Saturday, May 1, 2010

Honoring The Dead


The Washington Race Course Cemetery saw the burial of Union dead and the first Memorial Day on May 1st 1865.


Many communities set aside a day to mark the end of the Civil War and honor those who had died. Some of the towns who began these early Memorial or Decoration Days included Columbus Mississippi, Carbondale Illinois, and Sharpsburg Maryland, among others. The first of these remembrance is thought to have been held by former slaves on May 1st 1865 at the Washington Race Course in Charleston South Carolina.

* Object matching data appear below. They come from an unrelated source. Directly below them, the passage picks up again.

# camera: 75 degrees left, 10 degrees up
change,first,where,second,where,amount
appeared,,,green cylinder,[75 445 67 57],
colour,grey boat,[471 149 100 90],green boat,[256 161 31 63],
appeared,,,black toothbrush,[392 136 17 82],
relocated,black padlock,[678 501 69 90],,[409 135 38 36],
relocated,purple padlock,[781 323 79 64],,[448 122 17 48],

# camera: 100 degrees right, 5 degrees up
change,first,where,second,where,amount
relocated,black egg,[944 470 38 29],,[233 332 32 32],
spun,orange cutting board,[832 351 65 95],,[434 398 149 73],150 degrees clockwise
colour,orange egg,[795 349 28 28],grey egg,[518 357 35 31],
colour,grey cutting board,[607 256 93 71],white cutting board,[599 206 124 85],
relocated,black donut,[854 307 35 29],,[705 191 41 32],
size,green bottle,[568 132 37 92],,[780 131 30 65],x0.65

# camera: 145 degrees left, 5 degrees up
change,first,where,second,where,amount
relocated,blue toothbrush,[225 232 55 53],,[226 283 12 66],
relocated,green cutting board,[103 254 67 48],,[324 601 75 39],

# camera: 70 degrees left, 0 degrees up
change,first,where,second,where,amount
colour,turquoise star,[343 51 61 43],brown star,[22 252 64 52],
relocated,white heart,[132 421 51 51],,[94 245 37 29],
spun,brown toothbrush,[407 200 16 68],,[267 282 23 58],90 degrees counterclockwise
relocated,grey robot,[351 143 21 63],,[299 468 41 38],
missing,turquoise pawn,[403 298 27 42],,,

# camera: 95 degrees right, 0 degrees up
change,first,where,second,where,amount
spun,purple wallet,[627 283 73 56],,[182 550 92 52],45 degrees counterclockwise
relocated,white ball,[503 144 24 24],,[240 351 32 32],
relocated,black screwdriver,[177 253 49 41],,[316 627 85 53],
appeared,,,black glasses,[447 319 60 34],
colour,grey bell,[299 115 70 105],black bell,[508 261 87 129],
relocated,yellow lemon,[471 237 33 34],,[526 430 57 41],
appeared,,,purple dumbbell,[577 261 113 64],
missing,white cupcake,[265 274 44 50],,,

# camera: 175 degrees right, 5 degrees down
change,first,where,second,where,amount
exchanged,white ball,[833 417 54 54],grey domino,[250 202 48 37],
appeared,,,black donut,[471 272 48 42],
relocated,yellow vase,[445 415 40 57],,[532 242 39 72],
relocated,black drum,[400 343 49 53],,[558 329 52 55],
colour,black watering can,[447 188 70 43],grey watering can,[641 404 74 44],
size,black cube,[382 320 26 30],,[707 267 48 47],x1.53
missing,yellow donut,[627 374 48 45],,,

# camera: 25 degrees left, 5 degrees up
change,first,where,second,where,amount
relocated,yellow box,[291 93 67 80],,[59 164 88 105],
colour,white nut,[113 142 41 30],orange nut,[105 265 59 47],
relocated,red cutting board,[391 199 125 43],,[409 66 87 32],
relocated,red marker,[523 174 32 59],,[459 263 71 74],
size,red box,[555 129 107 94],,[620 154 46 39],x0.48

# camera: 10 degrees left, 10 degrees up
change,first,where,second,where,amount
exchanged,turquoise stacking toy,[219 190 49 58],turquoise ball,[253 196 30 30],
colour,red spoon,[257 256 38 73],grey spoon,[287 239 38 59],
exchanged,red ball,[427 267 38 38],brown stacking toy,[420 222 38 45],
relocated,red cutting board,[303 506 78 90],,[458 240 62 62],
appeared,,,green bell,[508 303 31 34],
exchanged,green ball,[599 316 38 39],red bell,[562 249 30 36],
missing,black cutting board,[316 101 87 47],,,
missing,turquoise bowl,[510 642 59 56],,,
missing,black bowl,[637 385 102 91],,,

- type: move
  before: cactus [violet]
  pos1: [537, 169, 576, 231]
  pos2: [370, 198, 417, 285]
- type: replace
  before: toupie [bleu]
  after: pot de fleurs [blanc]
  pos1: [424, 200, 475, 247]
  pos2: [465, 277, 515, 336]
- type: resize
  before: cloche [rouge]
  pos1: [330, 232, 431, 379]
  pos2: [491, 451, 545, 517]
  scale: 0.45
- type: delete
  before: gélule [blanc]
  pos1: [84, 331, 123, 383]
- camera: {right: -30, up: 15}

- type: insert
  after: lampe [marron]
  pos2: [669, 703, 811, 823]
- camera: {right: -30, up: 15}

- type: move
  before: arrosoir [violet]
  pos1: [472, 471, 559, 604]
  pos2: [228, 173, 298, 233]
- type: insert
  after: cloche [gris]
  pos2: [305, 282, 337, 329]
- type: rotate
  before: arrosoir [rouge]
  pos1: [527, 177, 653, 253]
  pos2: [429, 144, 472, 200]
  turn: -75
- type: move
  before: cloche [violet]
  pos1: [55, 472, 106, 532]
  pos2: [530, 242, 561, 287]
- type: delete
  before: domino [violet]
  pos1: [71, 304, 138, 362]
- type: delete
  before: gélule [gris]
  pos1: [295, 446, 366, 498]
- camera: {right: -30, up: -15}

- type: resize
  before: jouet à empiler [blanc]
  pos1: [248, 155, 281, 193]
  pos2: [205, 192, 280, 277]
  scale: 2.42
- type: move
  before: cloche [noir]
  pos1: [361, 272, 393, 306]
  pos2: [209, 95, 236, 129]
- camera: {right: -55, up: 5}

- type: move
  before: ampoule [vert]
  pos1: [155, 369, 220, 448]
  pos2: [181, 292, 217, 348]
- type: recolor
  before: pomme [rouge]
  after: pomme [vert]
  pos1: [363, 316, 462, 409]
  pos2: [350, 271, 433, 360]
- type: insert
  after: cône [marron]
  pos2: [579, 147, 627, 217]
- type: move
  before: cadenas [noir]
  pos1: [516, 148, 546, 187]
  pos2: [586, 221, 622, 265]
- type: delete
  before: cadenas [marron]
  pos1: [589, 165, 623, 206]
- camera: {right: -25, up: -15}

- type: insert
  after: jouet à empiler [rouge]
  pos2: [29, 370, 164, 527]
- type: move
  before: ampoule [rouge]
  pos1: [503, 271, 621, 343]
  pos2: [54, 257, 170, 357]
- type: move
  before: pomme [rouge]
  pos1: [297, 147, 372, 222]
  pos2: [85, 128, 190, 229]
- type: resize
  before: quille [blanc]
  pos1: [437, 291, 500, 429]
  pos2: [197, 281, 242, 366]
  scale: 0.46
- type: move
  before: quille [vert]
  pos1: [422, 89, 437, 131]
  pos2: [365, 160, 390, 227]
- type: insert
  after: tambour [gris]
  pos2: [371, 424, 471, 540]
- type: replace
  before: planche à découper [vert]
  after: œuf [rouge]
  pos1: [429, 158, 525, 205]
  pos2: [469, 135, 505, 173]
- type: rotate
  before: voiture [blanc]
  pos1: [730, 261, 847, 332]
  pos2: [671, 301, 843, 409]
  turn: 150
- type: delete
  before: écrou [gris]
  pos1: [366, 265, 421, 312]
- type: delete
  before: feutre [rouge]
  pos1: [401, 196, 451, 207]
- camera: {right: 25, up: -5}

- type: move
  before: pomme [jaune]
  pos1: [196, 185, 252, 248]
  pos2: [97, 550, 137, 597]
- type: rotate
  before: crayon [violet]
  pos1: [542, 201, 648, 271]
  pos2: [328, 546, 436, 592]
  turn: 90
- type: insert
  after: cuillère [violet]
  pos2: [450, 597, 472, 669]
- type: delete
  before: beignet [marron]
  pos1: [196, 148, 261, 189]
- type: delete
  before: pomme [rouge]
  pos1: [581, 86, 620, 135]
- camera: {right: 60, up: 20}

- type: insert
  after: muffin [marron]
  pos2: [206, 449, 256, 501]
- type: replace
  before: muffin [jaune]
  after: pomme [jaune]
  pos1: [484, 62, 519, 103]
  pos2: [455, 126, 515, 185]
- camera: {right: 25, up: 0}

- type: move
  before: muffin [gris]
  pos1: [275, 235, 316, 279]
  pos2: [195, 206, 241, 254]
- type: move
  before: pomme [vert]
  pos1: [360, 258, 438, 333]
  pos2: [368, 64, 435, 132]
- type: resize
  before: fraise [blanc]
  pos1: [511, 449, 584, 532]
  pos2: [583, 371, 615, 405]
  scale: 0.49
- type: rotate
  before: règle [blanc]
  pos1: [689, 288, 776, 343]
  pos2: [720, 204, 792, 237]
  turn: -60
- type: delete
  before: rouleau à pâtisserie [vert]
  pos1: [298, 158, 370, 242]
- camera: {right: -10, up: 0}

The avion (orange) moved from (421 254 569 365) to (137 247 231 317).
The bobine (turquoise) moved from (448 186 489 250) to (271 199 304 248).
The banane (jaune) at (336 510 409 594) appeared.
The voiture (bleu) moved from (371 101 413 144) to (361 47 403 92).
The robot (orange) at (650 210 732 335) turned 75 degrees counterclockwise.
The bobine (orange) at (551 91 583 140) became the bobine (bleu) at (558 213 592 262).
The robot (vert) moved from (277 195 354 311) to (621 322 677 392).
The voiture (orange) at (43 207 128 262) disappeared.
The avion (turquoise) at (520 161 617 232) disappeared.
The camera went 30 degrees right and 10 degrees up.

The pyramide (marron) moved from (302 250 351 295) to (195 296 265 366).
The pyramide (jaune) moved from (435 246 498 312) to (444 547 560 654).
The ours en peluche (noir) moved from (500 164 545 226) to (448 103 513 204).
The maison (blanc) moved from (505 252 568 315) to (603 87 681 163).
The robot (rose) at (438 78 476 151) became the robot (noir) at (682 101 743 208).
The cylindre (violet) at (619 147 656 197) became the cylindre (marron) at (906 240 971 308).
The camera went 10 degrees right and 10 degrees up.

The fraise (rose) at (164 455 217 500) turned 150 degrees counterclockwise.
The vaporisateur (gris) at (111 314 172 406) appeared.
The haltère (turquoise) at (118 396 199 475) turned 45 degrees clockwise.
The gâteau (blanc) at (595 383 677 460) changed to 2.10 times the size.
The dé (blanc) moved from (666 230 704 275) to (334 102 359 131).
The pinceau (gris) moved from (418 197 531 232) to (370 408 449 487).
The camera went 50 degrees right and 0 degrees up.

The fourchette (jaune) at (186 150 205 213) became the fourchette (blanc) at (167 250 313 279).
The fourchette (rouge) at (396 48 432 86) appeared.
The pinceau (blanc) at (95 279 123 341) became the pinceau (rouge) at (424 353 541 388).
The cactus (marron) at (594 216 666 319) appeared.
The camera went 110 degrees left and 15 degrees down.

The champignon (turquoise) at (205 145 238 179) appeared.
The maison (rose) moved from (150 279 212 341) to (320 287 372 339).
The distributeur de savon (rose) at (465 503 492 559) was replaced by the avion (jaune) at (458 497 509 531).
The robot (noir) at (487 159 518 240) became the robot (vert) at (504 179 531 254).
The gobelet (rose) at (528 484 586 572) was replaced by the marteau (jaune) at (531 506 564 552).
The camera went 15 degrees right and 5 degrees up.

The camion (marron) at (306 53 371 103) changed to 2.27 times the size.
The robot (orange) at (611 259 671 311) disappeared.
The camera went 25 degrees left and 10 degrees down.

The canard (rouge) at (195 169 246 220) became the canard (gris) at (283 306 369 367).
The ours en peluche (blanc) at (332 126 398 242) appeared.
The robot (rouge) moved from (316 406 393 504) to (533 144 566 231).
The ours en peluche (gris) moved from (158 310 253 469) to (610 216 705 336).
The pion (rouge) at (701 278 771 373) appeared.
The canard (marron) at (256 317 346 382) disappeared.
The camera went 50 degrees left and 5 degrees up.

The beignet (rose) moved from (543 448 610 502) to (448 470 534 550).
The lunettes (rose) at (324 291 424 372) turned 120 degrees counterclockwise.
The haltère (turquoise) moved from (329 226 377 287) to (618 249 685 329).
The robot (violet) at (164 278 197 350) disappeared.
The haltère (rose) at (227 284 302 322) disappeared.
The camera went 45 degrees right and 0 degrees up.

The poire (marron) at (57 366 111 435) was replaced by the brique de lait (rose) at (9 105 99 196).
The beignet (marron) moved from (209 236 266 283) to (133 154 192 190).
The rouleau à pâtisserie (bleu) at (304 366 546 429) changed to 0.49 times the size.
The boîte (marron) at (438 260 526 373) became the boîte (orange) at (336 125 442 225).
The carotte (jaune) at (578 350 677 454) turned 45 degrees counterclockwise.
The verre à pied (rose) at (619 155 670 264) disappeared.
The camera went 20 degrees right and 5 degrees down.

The race course was used during the war as prison camp, and contained a mass grave behind the old grandstand of the Union soldiers who died there. Following the end of the war, the former slaves who lived in the area exhumed the bodies of the 257 Union soldiers who died there and reentered them in individual graves. There was a fence built and the area was declared to be a Union cemetery and named the “Martyrs of the Race Course“. It was reported by Charleston newspapers that on May 1st 1865 a crowd of around 10,000 including some 2,800 children attended ceremonies that included sermons, singing, picnicking on the grounds and laying of flowers. The 54th Massachusetts and the 34th and 104th United States Colored Troops drilled and did a march around the cemetery. This then became the first Decoration Day.